(HealthDay News) — For patients at low surgical risk undergoing ambulatory surgery, the rates of postsurgical visits for clinically significant surgical site infections (CS-SSIs) are low relative to all-cause postsurgical visits, according to research published in the February 19 issue of the Journal of the American Medical Association.
Pamela L. Owens, PhD, from the Agency for Healthcare Research and Quality in Rockville, MD, and colleagues conducted a retrospective analysis of data from the 2010 Healthcare Cost and Utilization Project State Ambulatory Surgery and State Inpatient Databases for eight states. The authors sought to assess the incidence of CS-SSI following low- to moderate-risk ambulatory surgery. Data were reviewed for 284,098 ambulatory surgical procedures performed in adult patients with low surgical risk.

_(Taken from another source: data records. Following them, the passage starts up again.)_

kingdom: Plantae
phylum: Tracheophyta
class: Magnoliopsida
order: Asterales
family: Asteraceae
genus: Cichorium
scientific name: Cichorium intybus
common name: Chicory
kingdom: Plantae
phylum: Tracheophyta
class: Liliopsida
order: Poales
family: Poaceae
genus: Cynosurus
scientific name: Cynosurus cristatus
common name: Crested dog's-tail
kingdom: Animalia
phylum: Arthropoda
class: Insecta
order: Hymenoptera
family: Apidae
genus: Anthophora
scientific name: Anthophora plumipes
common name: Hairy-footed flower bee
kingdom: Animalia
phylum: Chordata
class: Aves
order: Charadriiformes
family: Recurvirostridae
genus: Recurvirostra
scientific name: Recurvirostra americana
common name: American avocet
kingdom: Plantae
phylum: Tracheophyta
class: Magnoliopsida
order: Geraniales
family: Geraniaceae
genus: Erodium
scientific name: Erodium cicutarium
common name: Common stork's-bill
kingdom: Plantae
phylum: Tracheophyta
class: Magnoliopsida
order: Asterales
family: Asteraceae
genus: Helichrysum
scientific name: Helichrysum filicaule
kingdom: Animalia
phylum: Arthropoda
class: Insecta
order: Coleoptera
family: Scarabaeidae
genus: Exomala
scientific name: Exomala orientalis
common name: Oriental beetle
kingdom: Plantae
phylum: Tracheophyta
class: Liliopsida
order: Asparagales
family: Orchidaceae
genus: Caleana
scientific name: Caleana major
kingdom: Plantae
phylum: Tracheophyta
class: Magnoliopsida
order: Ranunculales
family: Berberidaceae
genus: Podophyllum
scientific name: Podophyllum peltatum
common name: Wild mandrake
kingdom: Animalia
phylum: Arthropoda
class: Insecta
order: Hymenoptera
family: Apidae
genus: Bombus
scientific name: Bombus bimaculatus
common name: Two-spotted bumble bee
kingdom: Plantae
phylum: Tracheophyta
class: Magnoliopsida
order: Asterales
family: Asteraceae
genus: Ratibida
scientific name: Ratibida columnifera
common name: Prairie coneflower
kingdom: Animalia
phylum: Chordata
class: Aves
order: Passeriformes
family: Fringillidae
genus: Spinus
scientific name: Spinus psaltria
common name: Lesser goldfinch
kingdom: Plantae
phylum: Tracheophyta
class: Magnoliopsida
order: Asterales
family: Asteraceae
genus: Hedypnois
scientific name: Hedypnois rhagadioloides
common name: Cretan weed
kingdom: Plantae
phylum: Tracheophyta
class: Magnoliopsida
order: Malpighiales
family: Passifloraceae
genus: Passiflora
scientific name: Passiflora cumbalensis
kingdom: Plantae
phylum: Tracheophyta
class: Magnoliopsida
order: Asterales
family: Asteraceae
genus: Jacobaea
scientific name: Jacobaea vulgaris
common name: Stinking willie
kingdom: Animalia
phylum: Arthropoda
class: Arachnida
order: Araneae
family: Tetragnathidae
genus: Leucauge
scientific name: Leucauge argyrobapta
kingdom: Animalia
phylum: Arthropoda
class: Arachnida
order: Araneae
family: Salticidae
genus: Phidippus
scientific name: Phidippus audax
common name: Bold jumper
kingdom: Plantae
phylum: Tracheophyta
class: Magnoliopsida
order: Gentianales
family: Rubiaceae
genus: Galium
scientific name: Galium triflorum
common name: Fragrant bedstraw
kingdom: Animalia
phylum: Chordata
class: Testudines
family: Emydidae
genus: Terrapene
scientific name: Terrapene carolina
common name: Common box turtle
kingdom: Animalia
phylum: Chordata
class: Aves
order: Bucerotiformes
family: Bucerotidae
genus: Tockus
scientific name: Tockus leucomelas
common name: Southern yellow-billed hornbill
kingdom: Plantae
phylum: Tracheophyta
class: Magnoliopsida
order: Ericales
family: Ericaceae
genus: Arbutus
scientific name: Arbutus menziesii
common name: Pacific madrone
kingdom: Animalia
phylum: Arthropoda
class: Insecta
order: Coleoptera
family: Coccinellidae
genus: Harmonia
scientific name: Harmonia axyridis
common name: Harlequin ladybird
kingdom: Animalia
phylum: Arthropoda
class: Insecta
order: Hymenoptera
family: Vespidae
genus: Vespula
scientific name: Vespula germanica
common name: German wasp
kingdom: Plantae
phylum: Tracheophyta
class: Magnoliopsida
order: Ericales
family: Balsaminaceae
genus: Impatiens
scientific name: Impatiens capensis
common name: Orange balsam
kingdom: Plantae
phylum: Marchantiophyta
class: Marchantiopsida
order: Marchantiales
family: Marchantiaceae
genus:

The researchers found that postsurgical acute care visits for CS-SSIs occurred in 3.09 and 4.84 per 1,000 ambulatory surgical procedures at 14 and 30 days, respectively. Most visits (63.7%) for CS-SSIs occurred within 14 days of the surgery, with treatment for these primarily in the inpatient setting (93.2%). Following ambulatory surgery, all-cause inpatient or outpatient postsurgical visits, including those for CS-SSIs, occurred in 19.99 and 33.62 per 1,000 ambulatory surgical procedures at 14 days and 30 days, respectively.
“Among patients in eight states undergoing ambulatory surgery, rates of postsurgical visits for CS-SSIs were low relative to all causes; however, they may represent a substantial number of adverse outcomes in aggregate,” the authors write. “Thus, these serious infections merit quality improvement efforts to minimize their occurrence.”